I happily avoided Presumed Innocent and The Burden of Proof, but if Scott Turow's new one is anything to go by, then it has been my loss. Pleading Guilty bears the hallmarks of the blockbusting legal thriller - portentous title with a hint of moral questionability behind the corporate crispness - and trails an aggressive advertising campaign, so not much change there. Turow lights us through the murky, labyrinthine ways of legal and financial chicanery, drawing us into a treacle-thick plot that mixes embezzlement, conspiracy and high-risk opportunism.

In this twilit world there is no profit in being anything other than inside. It goes like this: Bert Kamin, mercurial lawyer and free spirit at the Kindle County firm of Gage and Griswell, has gone Awol with a booty of dollars 5.6m in tow, sequestered from a fund established to settle a huge air disaster action. Keen to hush up any whisper of scandal, the powers-that-be commission Mack Malloy, an exdrunk and partner on the slide, to go find Kamin and the missing millions.

'This is not an especially pretty story,' confesses Mack, our narrator, and it wouldn't be an especially compelling one were it not for Turow's overriding interest in character. Mack, you see, is a fallen man. Physically, he's not in great shape - his skin has that red, booze-mottled look, 'as if someone took a Brillo pad to my forehead and cheeks'. His heart's worse, 'stomped on, fevered and corrupted, and a brain that boils at night in a ferment of awful dreams'.

Emotionally, he's had the full works: the pious Catholic mother who flayed him with her sharp tongue; the fireman father who shamed the family by pocketing loot from the infernos he was sent to extinguish. Once a policeman, he left the force in disgrace after shopping his partner. Once a husband, his marriage fell apart when his wife left him for another woman. Add to all that a loathsome layabout of a son (neither parent wanted him) and you've got one of the most world-weary creatures in thriller fiction since Ross Macdonald's Lew Archer hauled his sorry ass round the block. 'If I start counting the endeavours in this life at which I've failed,' he says into his tape-recorder, 'I'll burn out the batteries on this thing.' He's not kidding.
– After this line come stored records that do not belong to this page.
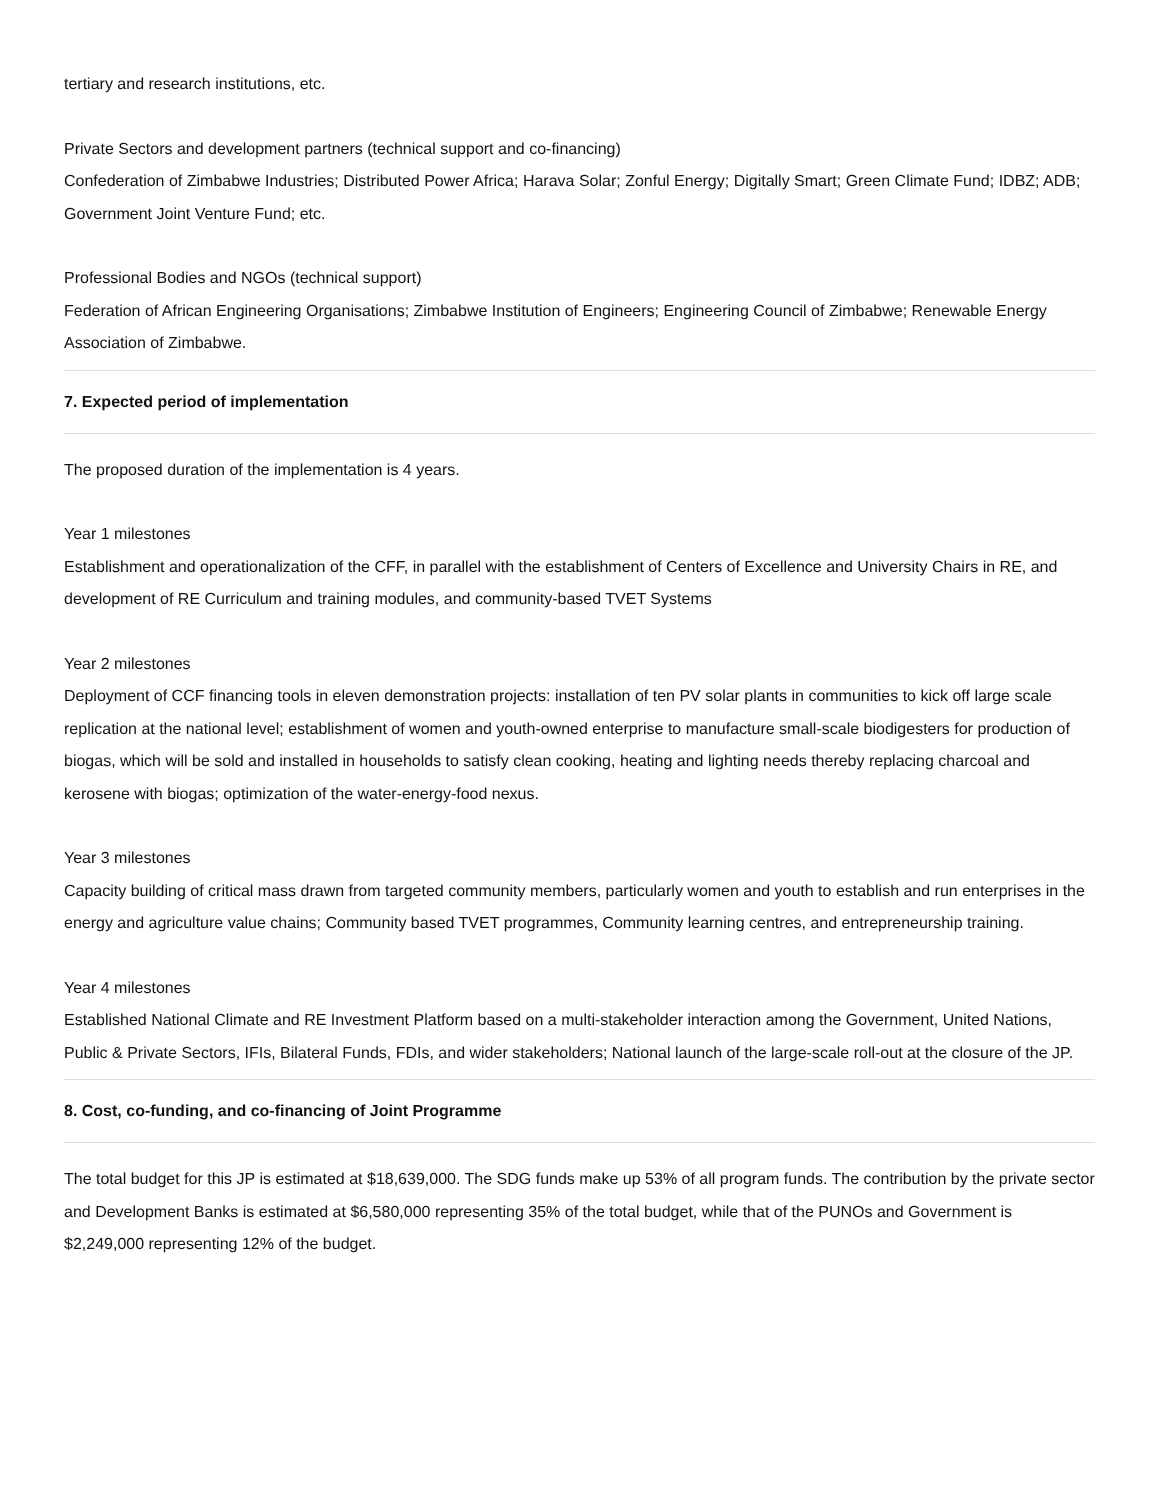tertiary and research institutions, etc.
Private Sectors and development partners (technical support and co-financing)
Confederation of Zimbabwe Industries; Distributed Power Africa; Harava Solar; Zonful Energy; Digitally Smart; Green Climate Fund; IDBZ; ADB; Government Joint Venture Fund; etc.
Professional Bodies and NGOs (technical support)
Federation of African Engineering Organisations; Zimbabwe Institution of Engineers; Engineering Council of Zimbabwe; Renewable Energy Association of Zimbabwe.
7. Expected period of implementation
The proposed duration of the implementation is 4 years.
Year 1 milestones
Establishment and operationalization of the CFF, in parallel with the establishment of Centers of Excellence and University Chairs in RE, and development of RE Curriculum and training modules, and community-based TVET Systems
Year 2 milestones
Deployment of CCF financing tools in eleven demonstration projects: installation of ten PV solar plants in communities to kick off large scale replication at the national level; establishment of women and youth-owned enterprise to manufacture small-scale biodigesters for production of biogas, which will be sold and installed in households to satisfy clean cooking, heating and lighting needs thereby replacing charcoal and kerosene with biogas; optimization of the water-energy-food nexus.
Year 3 milestones
Capacity building of critical mass drawn from targeted community members, particularly women and youth to establish and run enterprises in the energy and agriculture value chains; Community based TVET programmes, Community learning centres, and entrepreneurship training.
Year 4 milestones
Established National Climate and RE Investment Platform based on a multi-stakeholder interaction among the Government, United Nations, Public & Private Sectors, IFIs, Bilateral Funds, FDIs, and wider stakeholders; National launch of the large-scale roll-out at the closure of the JP.
8. Cost, co-funding, and co-financing of Joint Programme
The total budget for this JP is estimated at $18,639,000. The SDG funds make up 53% of all program funds. The contribution by the private sector and Development Banks is estimated at $6,580,000 representing 35% of the total budget, while that of the PUNOs and Government is $2,249,000 representing 12% of the budget.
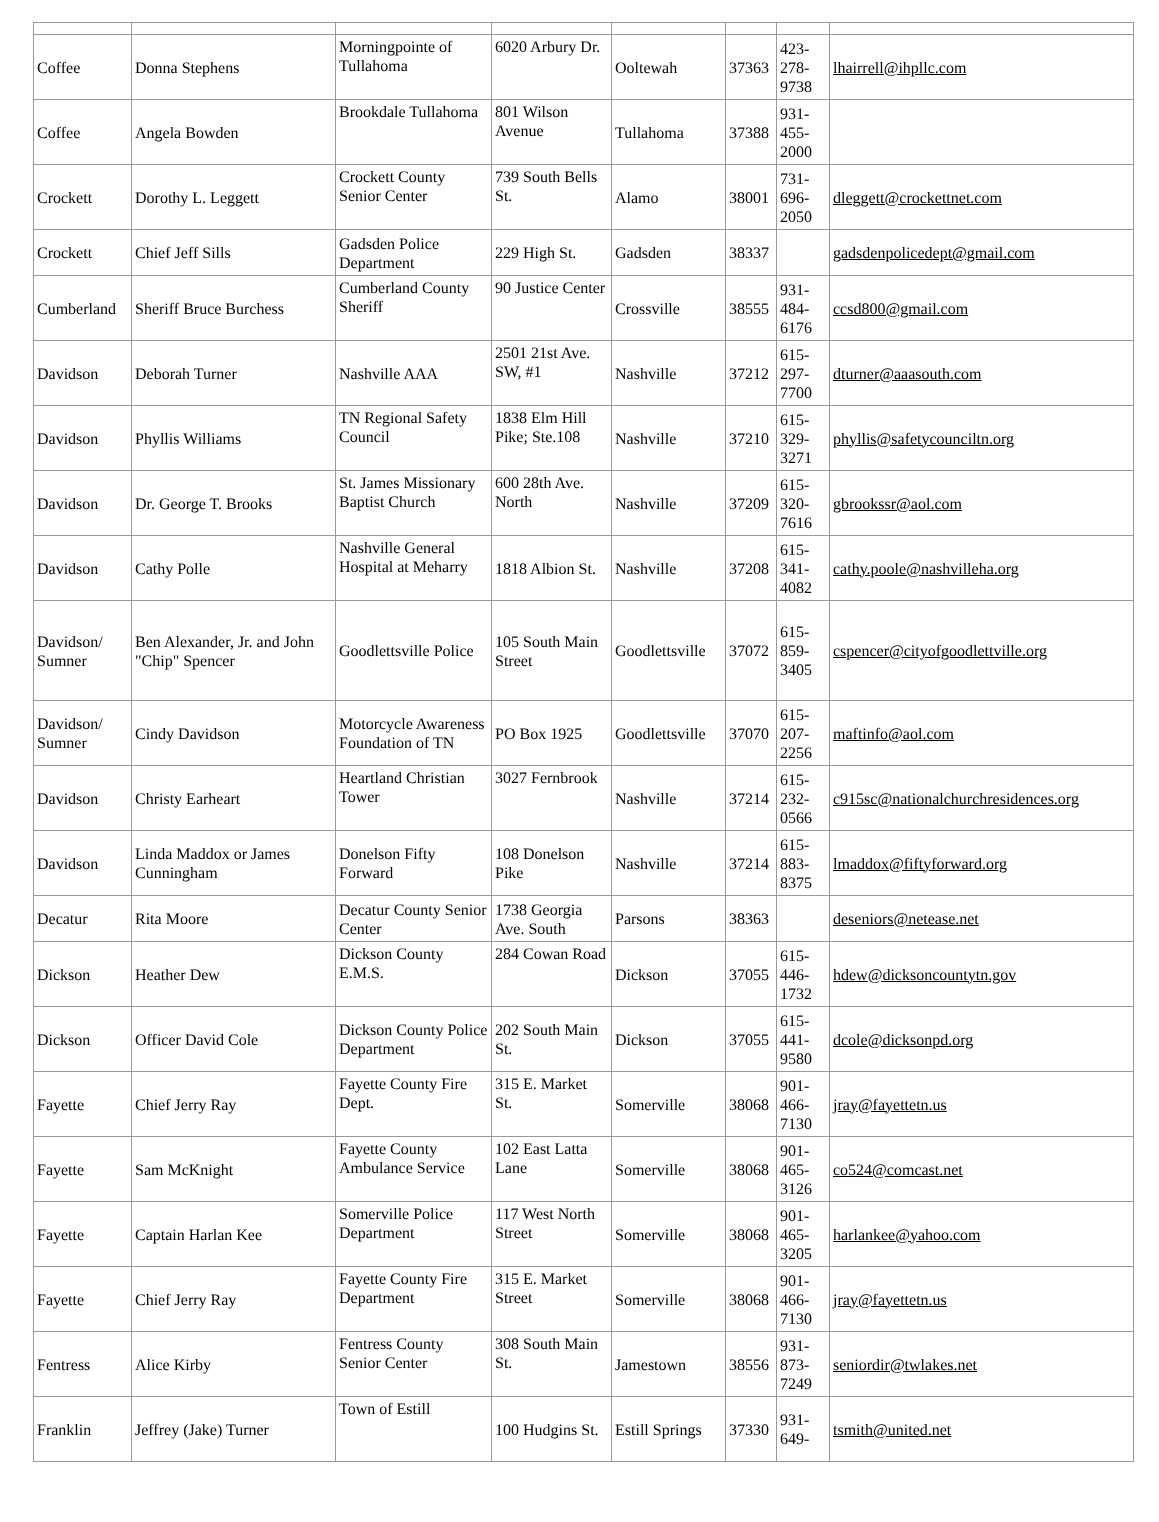| Coffee | Donna Stephens | Morningpointe of Tullahoma | 6020 Arbury Dr. | Ooltewah | 37363 | 423- 278- 9738 | lhairrell@ihpllc.com |
| Coffee | Angela Bowden | Brookdale Tullahoma | 801 Wilson Avenue | Tullahoma | 37388 | 931- 455- 2000 | |
| Crockett | Dorothy L. Leggett | Crockett County Senior Center | 739 South Bells St. | Alamo | 38001 | 731- 696- 2050 | dleggett@crockettnet.com |
| Crockett | Chief Jeff Sills | Gadsden Police Department | 229 High St. | Gadsden | 38337 | | gadsdenpolicedept@gmail.com |
| Cumberland | Sheriff Bruce Burchess | Cumberland County Sheriff | 90 Justice Center | Crossville | 38555 | 931- 484- 6176 | ccsd800@gmail.com |
| Davidson | Deborah Turner | Nashville AAA | 2501 21st Ave. SW, #1 | Nashville | 37212 | 615- 297- 7700 | dturner@aaasouth.com |
| Davidson | Phyllis Williams | TN Regional Safety Council | 1838 Elm Hill Pike; Ste.108 | Nashville | 37210 | 615- 329- 3271 | phyllis@safetycounciltn.org |
| Davidson | Dr. George T. Brooks | St. James Missionary Baptist Church | 600 28th Ave. North | Nashville | 37209 | 615- 320- 7616 | gbrookssr@aol.com |
| Davidson | Cathy Polle | Nashville General Hospital at Meharry | 1818 Albion St. | Nashville | 37208 | 615- 341- 4082 | cathy.poole@nashvilleha.org |
| Davidson/ Sumner | Ben Alexander, Jr. and John "Chip" Spencer | Goodlettsville Police | 105 South Main Street | Goodlettsville | 37072 | 615- 859- 3405 | cspencer@cityofgoodlettville.org |
| Davidson/ Sumner | Cindy Davidson | Motorcycle Awareness Foundation of TN | PO Box 1925 | Goodlettsville | 37070 | 615- 207- 2256 | maftinfo@aol.com |
| Davidson | Christy Earheart | Heartland Christian Tower | 3027 Fernbrook | Nashville | 37214 | 615- 232- 0566 | c915sc@nationalchurchresidences.org |
| Davidson | Linda Maddox or James Cunningham | Donelson Fifty Forward | 108 Donelson Pike | Nashville | 37214 | 615- 883- 8375 | lmaddox@fiftyforward.org |
| Decatur | Rita Moore | Decatur County Senior Center | 1738 Georgia Ave. South | Parsons | 38363 | | deseniors@netease.net |
| Dickson | Heather Dew | Dickson County E.M.S. | 284 Cowan Road | Dickson | 37055 | 615- 446- 1732 | hdew@dicksoncountytn.gov |
| Dickson | Officer David Cole | Dickson County Police Department | 202 South Main St. | Dickson | 37055 | 615- 441- 9580 | dcole@dicksonpd.org |
| Fayette | Chief Jerry Ray | Fayette County Fire Dept. | 315 E. Market St. | Somerville | 38068 | 901- 466- 7130 | jray@fayettetn.us |
| Fayette | Sam McKnight | Fayette County Ambulance Service | 102 East Latta Lane | Somerville | 38068 | 901- 465- 3126 | co524@comcast.net |
| Fayette | Captain Harlan Kee | Somerville Police Department | 117 West North Street | Somerville | 38068 | 901- 465- 3205 | harlankee@yahoo.com |
| Fayette | Chief Jerry Ray | Fayette County Fire Department | 315 E. Market Street | Somerville | 38068 | 901- 466- 7130 | jray@fayettetn.us |
| Fentress | Alice Kirby | Fentress County Senior Center | 308 South Main St. | Jamestown | 38556 | 931- 873- 7249 | seniordir@twlakes.net |
| Franklin | Jeffrey (Jake) Turner | Town of Estill | 100 Hudgins St. | Estill Springs | 37330 | 931- 649- | tsmith@united.net |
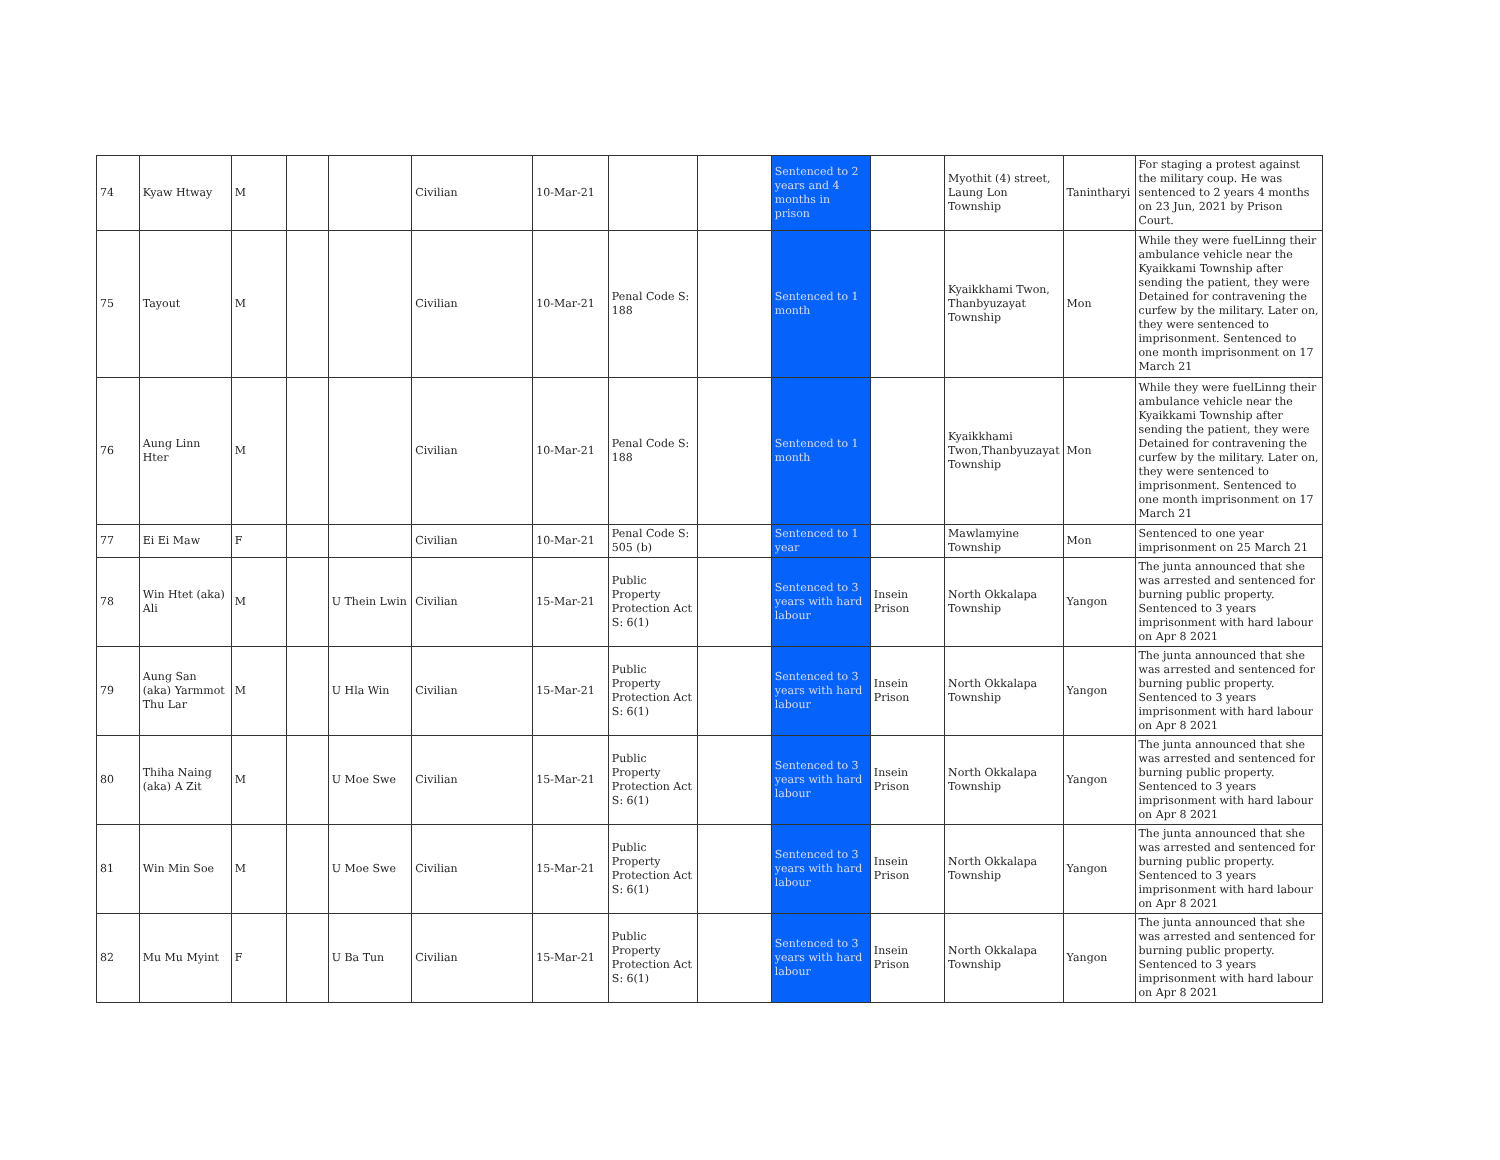| 74 | Kyaw Htway | M | | | Civilian | 10-Mar-21 | | | Sentenced to 2 years and 4 months in prison | | Myothit (4) street, Laung Lon Township | Tanintharyi | For staging a protest against the military coup. He was sentenced to 2 years 4 months on 23 Jun, 2021 by Prison Court. |
| 75 | Tayout | M | | | Civilian | 10-Mar-21 | Penal Code S: 188 | | Sentenced to 1 month | | Kyaikkhami Twon, Thanbyuzayat Township | Mon | While they were fuelLinng their ambulance vehicle near the Kyaikkami Township after sending the patient, they were Detained for contravening the curfew by the military. Later on, they were sentenced to imprisonment. Sentenced to one month imprisonment on 17 March 21 |
| 76 | Aung Linn Hter | M | | | Civilian | 10-Mar-21 | Penal Code S: 188 | | Sentenced to 1 month | | Kyaikkhami Twon,Thanbyuzayat Township | Mon | While they were fuelLinng their ambulance vehicle near the Kyaikkami Township after sending the patient, they were Detained for contravening the curfew by the military. Later on, they were sentenced to imprisonment. Sentenced to one month imprisonment on 17 March 21 |
| 77 | Ei Ei Maw | F | | | Civilian | 10-Mar-21 | Penal Code S: 505 (b) | | Sentenced to 1 year | | Mawlamyine Township | Mon | Sentenced to one year imprisonment on 25 March 21 |
| 78 | Win Htet (aka) Ali | M | | U Thein Lwin | Civilian | 15-Mar-21 | Public Property Protection Act S: 6(1) | | Sentenced to 3 years with hard labour | Insein Prison | North Okkalapa Township | Yangon | The junta announced that she was arrested and sentenced for burning public property. Sentenced to 3 years imprisonment with hard labour on Apr 8 2021 |
| 79 | Aung San (aka) Yarmmot Thu Lar | M | | U Hla Win | Civilian | 15-Mar-21 | Public Property Protection Act S: 6(1) | | Sentenced to 3 years with hard labour | Insein Prison | North Okkalapa Township | Yangon | The junta announced that she was arrested and sentenced for burning public property. Sentenced to 3 years imprisonment with hard labour on Apr 8 2021 |
| 80 | Thiha Naing (aka) A Zit | M | | U Moe Swe | Civilian | 15-Mar-21 | Public Property Protection Act S: 6(1) | | Sentenced to 3 years with hard labour | Insein Prison | North Okkalapa Township | Yangon | The junta announced that she was arrested and sentenced for burning public property. Sentenced to 3 years imprisonment with hard labour on Apr 8 2021 |
| 81 | Win Min Soe | M | | U Moe Swe | Civilian | 15-Mar-21 | Public Property Protection Act S: 6(1) | | Sentenced to 3 years with hard labour | Insein Prison | North Okkalapa Township | Yangon | The junta announced that she was arrested and sentenced for burning public property. Sentenced to 3 years imprisonment with hard labour on Apr 8 2021 |
| 82 | Mu Mu Myint | F | | U Ba Tun | Civilian | 15-Mar-21 | Public Property Protection Act S: 6(1) | | Sentenced to 3 years with hard labour | Insein Prison | North Okkalapa Township | Yangon | The junta announced that she was arrested and sentenced for burning public property. Sentenced to 3 years imprisonment with hard labour on Apr 8 2021 |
Nearing 50, Mack seems to have outlived his usefulness to the firm, kept on as an 'act of enduring sentiment'. This new brief, however, brings out something like the dogged best in him. Inquiring after the errant lawyer down at the Russian Baths he runs up against some fairly hostile vibes and takes away a nasty little rash - all true to form so far.

But then he discovers something nasty in Kamin's refrigerator, and it's not a yogurt past its sell-by date. A close encounter with his ex-partner 'Pigeyes', who is still crazy for vengeance, complicates his investigation even further. Soon enough, Mack is embroiled in a perplexing scrum of fixed basketball games, offshore bank accounts and some fiercely divided loyalties within the firm itself. Indeed, the deeper Mack's involvement in the case, the more evident it becomes that his unsuspected talent for sleuthing is decidedly non grata within the orbit of Gage and Griswell.

Turow is always one step ahead of the reader, but he keeps faith with character as the motor of the novel. (One of the great stupidities of The Firm was the hero's pathetic inability to work out who was bankrolling his glitzy lifestyle. The plot roars ahead, while the characters limp in its wake.) It is the flaws, fatal or otherwise, of Turow's terrific cast that speed the tale to its crisis. Mack himself joins an august tradition of Narrator as Screwed-up Catholic (some may wonder if there's any other kind), pricked by conscience yet spurred to take his own slice of the pie amid all this white-collar piracy. (I loved the image, incidentally, of one exec's office being 'so vast that when I walked in he actually waved.')

Pleading Guilty holds a mirror up to corporate America, and the reflection spells greed. 'So much of life is will,' Mack reflects at one point, and it's not the least part of the book's triumph that Turow has conjured an all-too-plausible impression of characters thinking - and thieving - for themselves.